Le coursier du XIXe siècle
FABLE.
Un coursier noble et fier brûlait d’impatience
De voler aux champs de vaillance,
Et trouvait bien tardif le signal des combats
Qui devaient lui donner la gloire ou le trépas.
Un cheval de bourgeois, pacifique monture,
Le raillait en ces mots : « Stupide créature,
« Qui te pousse si fort dans les plaines de Mars ?
« Ce sont, ma foi, belles merveilles
« Que d’aller t’exposer à ces mille hasards,
« Sans compter la fatigue et le jeûne et les veilles ;
« Reste avec nous : je dors, moi, sur mes deux oreilles,
« Je mange quand je veux, j’ai du foin à souhait,
« Je promène mon maître, et ce mince bienfait
« Me vaut encore un picotin d’avoine.
« En regard de ces biens la gloire est chose vaine,
« Jouissons de la vie et dorons notre sort.
« On arrive toujours assez tôt à la mort. »

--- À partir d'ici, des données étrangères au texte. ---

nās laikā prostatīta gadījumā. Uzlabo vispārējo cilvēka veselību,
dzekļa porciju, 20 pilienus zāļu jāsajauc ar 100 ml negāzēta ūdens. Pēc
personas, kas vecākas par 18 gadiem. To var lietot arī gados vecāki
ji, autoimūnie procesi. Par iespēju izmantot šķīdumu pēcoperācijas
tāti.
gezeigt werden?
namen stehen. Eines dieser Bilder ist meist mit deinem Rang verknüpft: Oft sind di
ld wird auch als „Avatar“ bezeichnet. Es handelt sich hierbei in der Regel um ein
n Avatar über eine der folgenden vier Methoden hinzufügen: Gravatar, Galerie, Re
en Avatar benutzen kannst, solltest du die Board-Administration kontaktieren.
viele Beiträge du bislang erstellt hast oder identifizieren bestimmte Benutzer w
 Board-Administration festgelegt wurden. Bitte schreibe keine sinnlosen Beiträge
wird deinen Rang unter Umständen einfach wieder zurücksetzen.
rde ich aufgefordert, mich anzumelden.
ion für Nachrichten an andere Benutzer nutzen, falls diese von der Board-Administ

D’abord notre coursier frémit à ce langage,
Puis toisant du regard un vaste pâturage,
Il calma son ressentiment
Et jugea que ce serait sage
D’en essayer pour un moment.
Cependant le clairon sonnait pour la victoire ;
À ces sons belliqueux, le coursier hésita...
Partit d’un trait... puis s’arrêta...
L’herbe était haute... adieu la gloire !
Notre époque fourmille en chevaux de bourgeois ;
Tous les nobles élans tendent à disparaître.
Honneur, vertu, devoir, on déserte vos lois ;
Partout je n’entends qu’une voix :
Du bien-être, encor du bien-être !
HURAULT.
Paru dans La Muse des familles en 1858.